[Mirrored from http://babelstone.blogspot.com/2005/11/babelpad-version-193.html]
The main new feature of the latest version of BabelPad that I released last month is a "glyph mode" rendering option that causes complex scripts to be rendered as individual spacing glyphs, with no shaping or ligature behaviour. BabelPad has always utilised Microsoft's Uniscribe rendering engine (usp10.dll) to render text, and on the whole, if you have a recent version of Uniscribe installed on your system, this works very well for most scripts. However, I have had a number of requests to be able to disable complex script rendering, and this has now been implemented as an option that can be turned on and off at the click of the mouse (by means of the u" button on the main toolbar). I think this is a really great feature, as it allows you to visually decompose text into its constituent elements without altering the actual textual content.
The screen shot below shows some words in various complex scripts that have been decomposed into Normalization Form NFD ("Convert : Normalization Form : To NFD" from the BabelPad menu).
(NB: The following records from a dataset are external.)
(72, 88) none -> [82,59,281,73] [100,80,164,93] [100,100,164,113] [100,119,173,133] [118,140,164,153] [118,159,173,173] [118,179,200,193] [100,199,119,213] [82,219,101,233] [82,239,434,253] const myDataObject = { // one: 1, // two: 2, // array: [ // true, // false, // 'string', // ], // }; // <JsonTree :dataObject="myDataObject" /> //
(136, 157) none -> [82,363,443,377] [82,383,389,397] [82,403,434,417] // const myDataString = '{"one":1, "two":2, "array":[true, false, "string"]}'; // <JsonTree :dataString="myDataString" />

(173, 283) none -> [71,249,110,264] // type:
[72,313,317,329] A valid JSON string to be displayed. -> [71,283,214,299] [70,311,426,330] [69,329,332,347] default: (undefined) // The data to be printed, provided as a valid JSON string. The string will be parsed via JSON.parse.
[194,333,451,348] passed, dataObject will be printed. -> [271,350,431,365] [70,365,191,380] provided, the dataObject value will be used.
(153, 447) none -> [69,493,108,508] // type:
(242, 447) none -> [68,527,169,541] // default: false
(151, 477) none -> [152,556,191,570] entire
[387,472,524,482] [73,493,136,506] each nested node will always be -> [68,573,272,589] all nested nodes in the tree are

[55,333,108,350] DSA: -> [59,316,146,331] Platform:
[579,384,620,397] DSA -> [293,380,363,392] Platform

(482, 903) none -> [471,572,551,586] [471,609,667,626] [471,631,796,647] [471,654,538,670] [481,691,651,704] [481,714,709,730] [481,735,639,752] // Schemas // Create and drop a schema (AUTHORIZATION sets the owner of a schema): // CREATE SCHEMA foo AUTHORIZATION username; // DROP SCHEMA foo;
By default the text is rendered using Uniscribe (in this case version 1.473.4067.15; but note that earlier versions may not render Tibetan and/or Mongolian correctly), and so various forms of glyph substitution and positioning are applied, depending upon the requirements of the script and the capabilities of the font (in this case XTashi for Tibetan and Code2000 for everything else).
When "glyph mode" is enabled the display immediately changes to that shown below, with each character displayed as a single, spacing glyph. Note how RTL text such as Arabic is now displayed in logical order from left to right.
This mode entirely bypasses Uniscribe, and so no shaping, positioning or glyph substitution is carried out. However, there is an option ("Options : Rendering Options : Use Uniscribe" from the menu) to render the individual glyphs using Uniscribe. When this option is applied the result is as below.
There is still no shaping behaviour, but now Uniscribe does make some cosmetic changes to the output glyphs, principally the addition of a dotted circle to some characters that normally only occur in combining sequences. The other change, which is not illustrated here, is that Uniscribe does not render glyphs for control characters such as U+206A [INHIBIT SYMMETRIC SWAPPING]. Some fonts (e.g. Code2000) provide glyphs for such characters, and although they are usually filtered out by Uniscribe, they will be displayed by BabelPad when in "glyph mode" and Uniscribe is not enabled (they will also be rendered when in normal mode and "Options : Rendering Options : Display Glyphs for Control Characters" is selected).